The Mountain West region, which includes Utah, saw inflation running at an annual rate of 8.3% in November, the highest regional rate in the country.
President Joe Biden offered remarks from the White House following the report’s release on Tuesday morning, calling the new numbers “welcome news” and noting U.S. inflation has been coming down the last five months and bucking international economic trends.
“In a world where inflation is rising at double digits in many major economies around the world, inflation is coming down in America,” Biden said. “Make no mistake, prices are still too high, we have a lot more work to do, but things are getting better, headed in the right direction.”
Last month, the Federal Reserve announced another jumbo .75% increase to its benchmark lending rate, marking the fourth straight increase of that size and sixth overall interest rate boost this year.
The aggressive strategy is aiming to quell inflation that has been running at or near 40-year highs for most of the past year. The rate hikes aim to raise the cost of debt for businesses and consumers which should, theoretically, reduce the amount of spending and overall economic activity, a shift in dynamics that typically brings inflation rates down.
But consumer spending has remained robust and the U.S. labor market has continued to run red hot, with unfilled jobs far outnumbering the number of available workers to fill them.
Tuesday’s inflation report may give the Federal Reserve Board, which is meeting this week to consider another increase to its benchmark rate, reason to assess a smaller hike this time around. Many economists believe the Fed will go with a .5% bump when it announces its decision Wednesday.
The national average for a gallon of regular gas has dropped from $5 a gallon in June to $3.26 as of Monday. Many supply chains have also unsnarled, helping reduce the costs of imported goods and parts. Prices for lumber, copper, wheat and other commodities have fallen steadily, which tends to lead to lower construction and food costs.
To some economists and Fed officials, such figures are a sign of improvement, even though inflation remains far above the central bank’s annual 2% target and might not reach it until 2024.
Fed Chairman Jerome Powell has said he is tracking price trends in three different categories to best understand the likely path of inflation: goods, excluding volatile food and energy costs; housing, which includes rents and the cost of homeownership; and services excluding housing, such as auto insurance, pet services and education.
A Deseret News/Hinckley Institute of Politics poll conducted in October found a whopping 93% of Utahns say they’re concerned about inflation, while only 6% say they’re not concerned.

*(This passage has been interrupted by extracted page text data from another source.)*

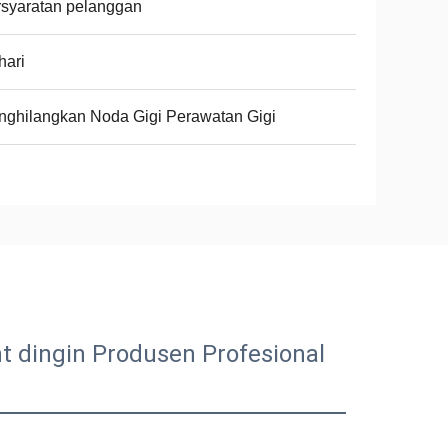
syaratan pelanggan
hari
ghilangkan Noda Gigi Perawatan Gigi
 dingin Produsen Profesional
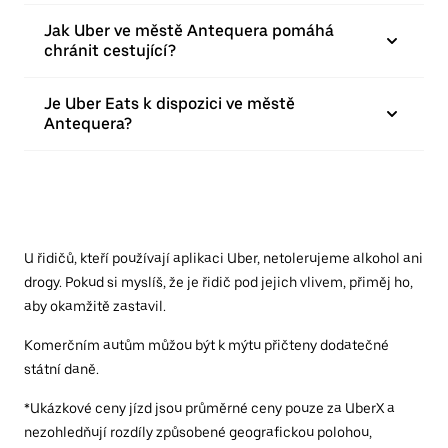
Jak Uber ve městě Antequera pomáhá
chránit cestující?
Je Uber Eats k dispozici ve městě
Antequera?
U řidičů, kteří používají aplikaci Uber, netolerujeme alkohol ani
drogy. Pokud si myslíš, že je řidič pod jejich vlivem, přiměj ho,
aby okamžitě zastavil.
Komerčním autům můžou být k mýtu přičteny dodatečné
státní daně.
*Ukázkové ceny jízd jsou průměrné ceny pouze za UberX a
nezohledňují rozdíly způsobené geografickou polohou,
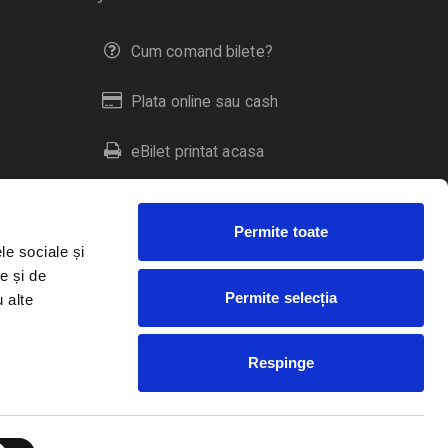
Cum comand bilete?
Plata online sau cash
eBilet printat acasa
Livrare prin curier
Permite toate
Returnare bilete
le sociale și
e și de
Permite selecția
u alte
Duplicare bilete
Respinge
RO
EN
HU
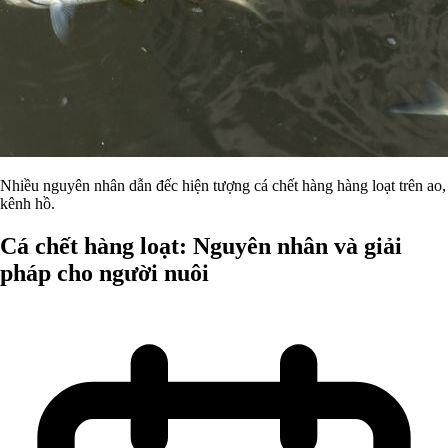
Nhiều nguyên nhân dẫn đếc hiện tượng cá chết hàng hàng loạt trên ao,
kênh hồ.
Cá chết hàng loạt: Nguyên nhân và giải
pháp cho người nuôi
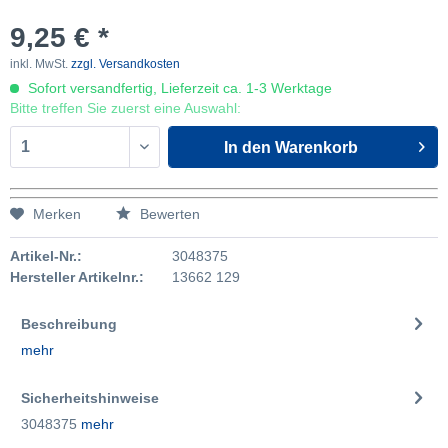
9,25 € *
inkl. MwSt.
zzgl. Versandkosten
Sofort versandfertig, Lieferzeit ca. 1-3 Werktage
Bitte treffen Sie zuerst eine Auswahl:
In den
Warenkorb
Merken
Bewerten
Artikel-Nr.:
3048375
Hersteller Artikelnr.:
13662 129
Beschreibung
mehr
Sicherheitshinweise
3048375
mehr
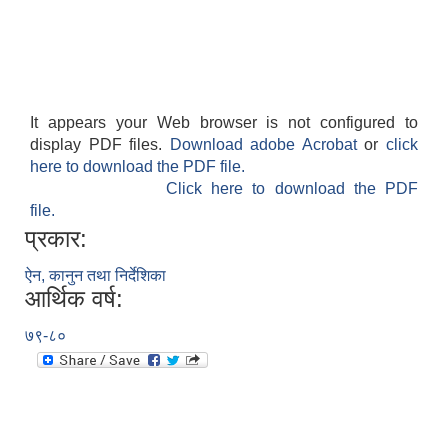
It appears your Web browser is not configured to
display PDF files.
Download adobe Acrobat
or
click
here to download the PDF file.
Click here to download the PDF
file.
प्रकार:
ऐन, कानुन तथा निर्देशिका
आर्थिक वर्ष:
७९-८०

More specifically, 64% said they’re “very concerned,” 29% said they’re “somewhat concerned,” 5% said they’re “not very concerned” and only 1% said they’re “not at all concerned.”
The number of Utahns citing inflation as a top worry has been on the rise since a July 2021 Deseret News poll that found 85% of Utahns were very or somewhat concerned about inflation and another check-in in February 2022 when 93% of survey participants registered concerns about the rising costs of goods and services.
October’s reading is only slightly down from September’s poll, which found 96% of Utahns said they were very or somewhat concerned about inflation and 4% were not very or not at all concerned.